Victims of scam system cleaners double in one year: Kaspersky
Number of users lured into installing fake cleaners doubles to almost 1.5 million in 2019
Kaspersky experts have detected a two-fold rise in the number of users being attacked with fake system cleaners.
The number of users hit reached 1,456,219 in the first half of 2019, compared to just 747,322 for the same period in 2018, the cybersecurity firm says.
A slow-working or poorly performing computer is a common complaint among PC users, and there are many legitimate tools available to solve such issues. However, alongside genuine system cleaners, there are fake ones developed by fraudsters that are designed to trick users into believing their computer is in critical danger, for example through memory overload, and needs immediate cleaning. The attackers then offer to provide such a service in return for payment. Kaspersky defines and detects such programs as ‘hoax system cleaners’.
Upon receiving user permission and payment, the fraudsters install the hoax programs that claim to clean the PC, but which often either do nothing or install adware – an annoying, but not critical, storm of unsolicited advertising – on the computer. Increasingly, however, the cybercriminals are using the installation of hoax cleaners to download or disguise malware such as Trojans or ransomware.
The countries most affected by attacks with hoax cleaners in the first half of 2019 show how geographically widespread the threat is; leading the list is Japan with 12% of affected users, followed by Germany (10%), Belarus (10%), Italy (10%) and Brazil (9%).

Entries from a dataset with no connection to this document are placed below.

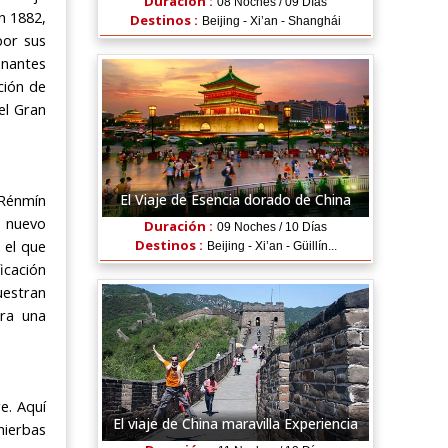
Duración :
08 Noches / 09 Días
n 1882,
Destinos :
Beijing - Xi’an - Shanghái
por sus
onantes
ción de
el Gran
El Viaje de Esencia dorado de China
(Rénmín
l nuevo
Duración :
09 Noches / 10 Días
Destinos :
 el que
Beijing - Xi’an - Güillín...
icación
uestran
ara una
e. Aquí
El viaje de China maravilla Experiencia
hierbas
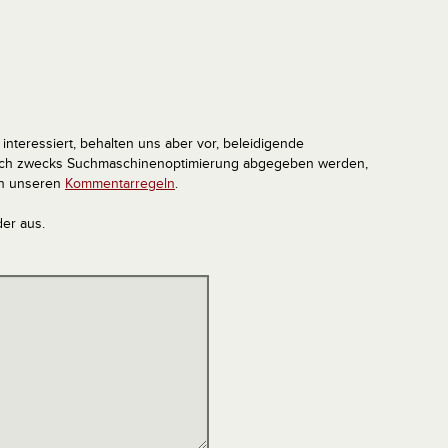
interessiert, behalten uns aber vor, beleidigende
tlich zwecks Suchmaschinenoptimierung abgegeben werden,
in unseren
Kommentarregeln
.
der aus.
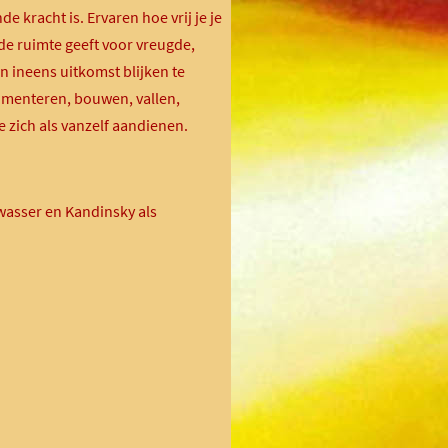
e kracht is. Ervaren hoe vrij je je
 de ruimte geeft voor vreugde,
ijn ineens uitkomst blijken te
imenteren, bouwen, vallen,
 zich als vanzelf aandienen.
wasser en Kandinsky als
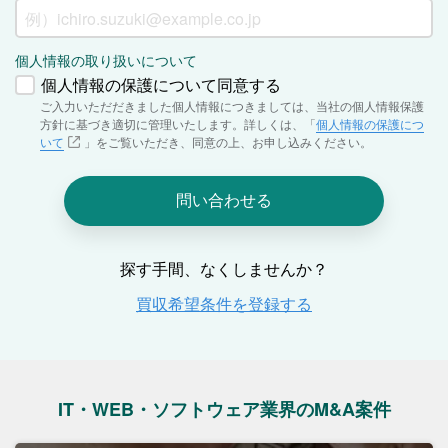
IT・WEB・ソフトウェア業界のM&A案件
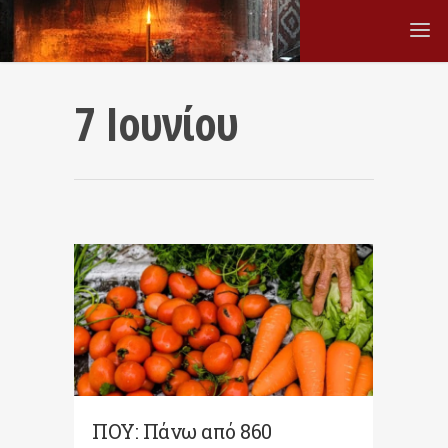
7 Ιουνίου
ΠΟΥ: Πάνω από 860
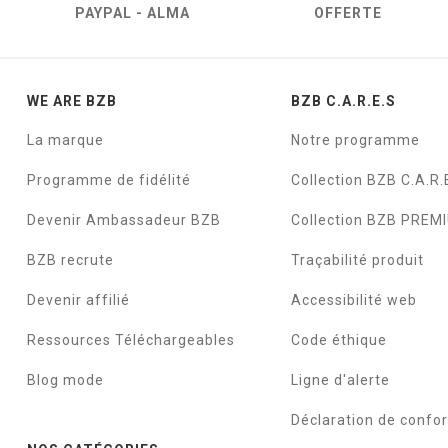
PAYPAL - ALMA
OFFERTE
WE ARE BZB
BZB C.A.R.E.S
La marque
Notre programme
Programme de fidélité
Collection BZB C.A.R.
Devenir Ambassadeur BZB
Collection BZB PREM
BZB recrute
Traçabilité produit
Devenir affilié
Accessibilité web
Ressources Téléchargeables
Code éthique
Blog mode
Ligne d'alerte
Déclaration de confo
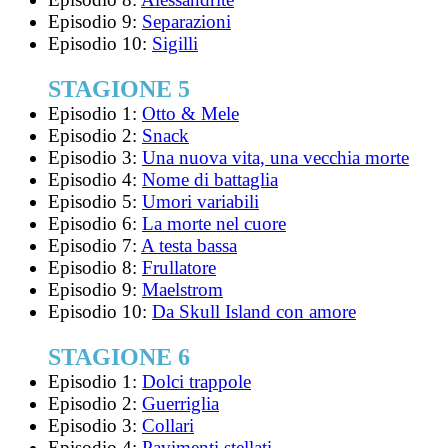
Episodio 9:
Separazioni
Episodio 10:
Sigilli
STAGIONE 5
Episodio 1:
Otto & Mele
Episodio 2:
Snack
Episodio 3:
Una nuova vita, una vecchia morte
Episodio 4:
Nome di battaglia
Episodio 5:
Umori variabili
Episodio 6:
La morte nel cuore
Episodio 7:
A testa bassa
Episodio 8:
Frullatore
Episodio 9:
Maelstrom
Episodio 10:
Da Skull Island con amore
STAGIONE 6
Episodio 1:
Dolci trappole
Episodio 2:
Guerriglia
Episodio 3:
Collari
Episodio 4:
Pavimenti stellati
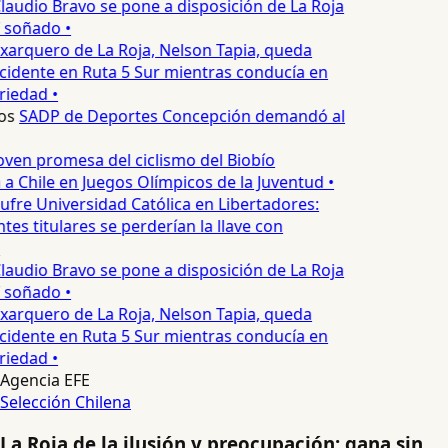
laudio Bravo se pone a disposición de La Roja
T soñado •
xarquero de La Roja, Nelson Tapia, queda
cidente en Ruta 5 Sur mientras conducía en
riedad •
os
SADP de Deportes Concepción demandó al
oven promesa del ciclismo del Biobío
a Chile en Juegos Olímpicos de la Juventud •
ufre Universidad Católica en Libertadores:
es titulares se perderían la llave con
laudio Bravo se pone a disposición de La Roja
T soñado •
xarquero de La Roja, Nelson Tapia, queda
cidente en Ruta 5 Sur mientras conducía en
riedad •
Agencia EFE
Selección Chilena
La Roja de la ilusión y preocupación: gana sin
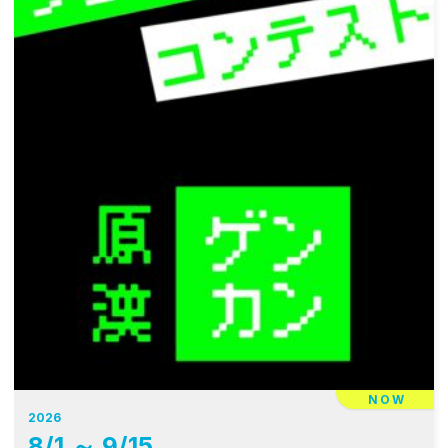
ン
NOW
2026
8
/
1
～
9
/
15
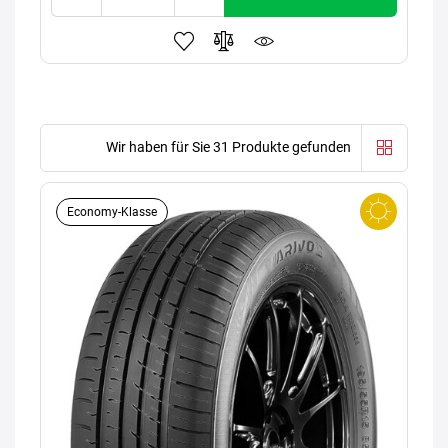
Wir haben für Sie 31 Produkte gefunden
Economy-Klasse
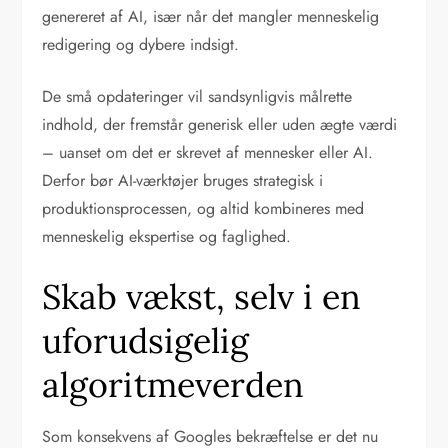
genereret af AI, især når det mangler menneskelig
redigering og dybere indsigt.
De små opdateringer vil sandsynligvis målrette
indhold, der fremstår generisk eller uden ægte værdi
– uanset om det er skrevet af mennesker eller AI.
Derfor bør AI-værktøjer bruges strategisk i
produktionsprocessen, og altid kombineres med
menneskelig ekspertise og faglighed.
Skab vækst, selv i en
uforudsigelig
algoritmeverden
Som konsekvens af Googles bekræftelse er det nu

“We’ve been watching how the phenomenon of hoax cleaners has been growing for the last couple of years, and it is a curious threat. On the one hand, many samples that we have seen are spreading more widely and becoming more dangerous, evolving from a simple ‘fraudulent’ scheme into fully functioning and dangerous malware. On the other hand, they are so widespread and seemingly innocent, that it is much easier for them to trick users into paying for a service, rather than frightening them with screen blockers and other unpleasant malware. However, these two ways end up the same results with users losing their money,” says Artemiy Ovchinnikov, security researcher at Kaspersky.